On the health front, the country divides into schisms: insured and uninsured, healthy and sick – mirroring the social divide between rich and poor that continues to widen. In fact, the crucial “elephant in the room” of public health is truly an elephant: our rates of obesity. Even here the disparity in rates mirrors the disparity in income. Not surprisingly, diabetes and high blood pressure reflect the same schism. As for longevity, one study (http://content.healthaffairs.org/content/31/8/1803.abstract) pegged the gap in terms of life expectancy: a woman who dropped out of high school is expected to live six years less than her college-educated counterpart. (Twenty years ago the gap was 2 years).

That is why, in this year’s unremitting barrage of grimness, everybody should cheer one unexpected snippet of progress on the health care front: the gap in low birth weights for poor and richer babies is closing, slowly. (Washington Post, July 20) Astoundingly, even while the wealth gap in this country expands, the disparity in outcomes for newborns shrinks.

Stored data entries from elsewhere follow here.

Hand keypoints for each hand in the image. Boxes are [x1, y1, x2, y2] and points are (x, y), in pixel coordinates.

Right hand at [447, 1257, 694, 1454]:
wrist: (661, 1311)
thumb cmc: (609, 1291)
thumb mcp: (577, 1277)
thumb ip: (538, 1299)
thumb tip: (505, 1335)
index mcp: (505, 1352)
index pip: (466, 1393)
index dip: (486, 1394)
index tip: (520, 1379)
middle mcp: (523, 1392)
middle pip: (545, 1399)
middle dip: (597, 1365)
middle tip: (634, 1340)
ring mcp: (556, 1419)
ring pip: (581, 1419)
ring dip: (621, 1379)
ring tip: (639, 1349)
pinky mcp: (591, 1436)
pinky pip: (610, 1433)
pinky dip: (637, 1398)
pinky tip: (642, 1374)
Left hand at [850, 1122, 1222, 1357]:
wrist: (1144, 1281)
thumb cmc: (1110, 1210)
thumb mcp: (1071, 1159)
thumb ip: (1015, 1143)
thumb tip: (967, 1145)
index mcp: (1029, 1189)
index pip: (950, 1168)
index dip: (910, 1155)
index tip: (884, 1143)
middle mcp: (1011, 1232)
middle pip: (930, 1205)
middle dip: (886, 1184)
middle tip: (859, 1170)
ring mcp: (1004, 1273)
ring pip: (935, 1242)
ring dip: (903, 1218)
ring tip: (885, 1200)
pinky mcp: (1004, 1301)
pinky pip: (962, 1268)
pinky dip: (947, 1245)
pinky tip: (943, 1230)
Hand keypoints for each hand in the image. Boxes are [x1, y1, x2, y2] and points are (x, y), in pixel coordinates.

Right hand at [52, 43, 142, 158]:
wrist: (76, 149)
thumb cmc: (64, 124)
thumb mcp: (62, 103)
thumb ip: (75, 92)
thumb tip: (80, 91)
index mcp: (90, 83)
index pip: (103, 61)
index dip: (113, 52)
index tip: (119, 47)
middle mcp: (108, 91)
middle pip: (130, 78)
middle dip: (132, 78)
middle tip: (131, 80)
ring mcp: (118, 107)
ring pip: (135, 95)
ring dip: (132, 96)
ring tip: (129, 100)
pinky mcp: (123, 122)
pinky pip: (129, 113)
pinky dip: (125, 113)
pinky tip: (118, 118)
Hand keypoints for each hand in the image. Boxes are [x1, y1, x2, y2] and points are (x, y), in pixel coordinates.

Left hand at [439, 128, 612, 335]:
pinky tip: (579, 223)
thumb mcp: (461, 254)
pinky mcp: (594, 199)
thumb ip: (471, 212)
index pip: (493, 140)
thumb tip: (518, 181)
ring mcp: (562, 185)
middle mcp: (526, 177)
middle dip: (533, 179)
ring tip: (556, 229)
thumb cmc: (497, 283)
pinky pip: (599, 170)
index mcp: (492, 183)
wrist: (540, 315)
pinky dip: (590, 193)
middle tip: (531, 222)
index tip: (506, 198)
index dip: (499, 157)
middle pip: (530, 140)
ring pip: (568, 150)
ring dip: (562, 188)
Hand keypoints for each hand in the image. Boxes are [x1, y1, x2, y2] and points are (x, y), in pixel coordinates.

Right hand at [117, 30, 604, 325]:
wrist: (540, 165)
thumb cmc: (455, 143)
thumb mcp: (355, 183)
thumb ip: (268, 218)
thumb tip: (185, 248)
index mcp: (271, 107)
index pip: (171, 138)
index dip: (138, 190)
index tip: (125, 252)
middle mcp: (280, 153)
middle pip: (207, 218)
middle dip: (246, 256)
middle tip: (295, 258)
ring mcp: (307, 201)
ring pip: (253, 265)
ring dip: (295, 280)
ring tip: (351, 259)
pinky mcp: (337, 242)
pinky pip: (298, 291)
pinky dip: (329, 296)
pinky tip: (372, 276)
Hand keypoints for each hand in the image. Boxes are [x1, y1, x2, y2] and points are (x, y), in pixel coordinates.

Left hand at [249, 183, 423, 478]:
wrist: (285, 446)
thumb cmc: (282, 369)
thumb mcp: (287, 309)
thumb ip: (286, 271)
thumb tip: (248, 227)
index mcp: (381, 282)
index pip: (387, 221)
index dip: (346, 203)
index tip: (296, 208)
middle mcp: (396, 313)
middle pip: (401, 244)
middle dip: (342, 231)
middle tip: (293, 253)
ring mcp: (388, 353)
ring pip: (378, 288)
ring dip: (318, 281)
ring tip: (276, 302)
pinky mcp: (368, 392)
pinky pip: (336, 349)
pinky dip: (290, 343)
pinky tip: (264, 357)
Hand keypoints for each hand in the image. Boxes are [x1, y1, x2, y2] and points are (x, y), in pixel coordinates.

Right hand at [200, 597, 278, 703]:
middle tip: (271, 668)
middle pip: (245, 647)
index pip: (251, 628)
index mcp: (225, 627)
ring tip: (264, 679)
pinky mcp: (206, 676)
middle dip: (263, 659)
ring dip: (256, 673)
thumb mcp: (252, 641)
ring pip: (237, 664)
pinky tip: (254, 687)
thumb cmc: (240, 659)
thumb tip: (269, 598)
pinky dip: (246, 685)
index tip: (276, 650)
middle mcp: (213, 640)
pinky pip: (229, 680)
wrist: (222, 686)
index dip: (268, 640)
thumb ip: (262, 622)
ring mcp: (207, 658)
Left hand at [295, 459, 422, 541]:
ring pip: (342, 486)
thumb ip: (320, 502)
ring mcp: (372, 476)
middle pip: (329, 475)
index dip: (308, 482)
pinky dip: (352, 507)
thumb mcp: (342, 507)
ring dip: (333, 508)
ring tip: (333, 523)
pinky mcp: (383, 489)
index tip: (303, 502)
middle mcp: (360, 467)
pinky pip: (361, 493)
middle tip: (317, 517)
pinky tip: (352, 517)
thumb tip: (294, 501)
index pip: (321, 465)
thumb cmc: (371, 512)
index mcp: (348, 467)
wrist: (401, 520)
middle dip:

Low birth weight is pegged at 5 and a half pounds. While it is not a disease per se, it can lead to problems with respiration, vision, the heart, intestines and brain. The key determinants of low birth weight revolve around the mother. (Does she smoke? Drink? Take drugs – both licit and illicit? Eat a nutritious diet? Take vitamins? Get regular prenatal care? Does she suffer from domestic abuse? Is she exposed to harmful pollutants? How young is she?). Her socioeconomic status plays a role. In countries with universal health insurance, and a subsidized income-threshold, some groups of women are still more likely to have tinier babies.

In the United States, the disparity between rich and poor among newborns has been startling. Two economists (“The intergenerational transmission of inequality: Maternal disadvantage and health at birth,” Anna Aizer and Janet Currie, <http://www.princeton.edu/~jcurrie/publications/Science-2014-Aizer-856-61.pdf>) compared black, unmarried, high school dropouts – considered poor — with white, married, college graduates – considered rich. In 1989, 1 in 6 babies born to poor mothers were “low birth weight,” versus 1 in 32 babies of rich mothers. Twenty years later, the rate for poor women fell to 1 in 8. A gap persists, but it is shrinking.

We don’t know definitively what happened. But we have plausible heroes. Public health clinics can take a bow – they accept all patients, even those without insurance. So can State Medicaid offices, especially those that have been most generous in extending insurance to more uninsured women. Food subsidies, including the WIC (Special Supplemental Nutrition Program for Women, Infants, and Children) program that gives food as well as nutritional counseling, can join in the parade. Those public health departments that run billboards urging pregnant women not to drink or smoke can join in the credit. Maybe those billboards countered the barrage of fast food advertisements. Efforts to combat domestic abuse may have helped. Ditto for pollution control policies. And the mothers themselves deserve credit: they took responsibility for their lives, for their babies’ lives.

The rich-poor gap in this country is widening. But on at least one important measure of health, the gap is shrinking. One small step?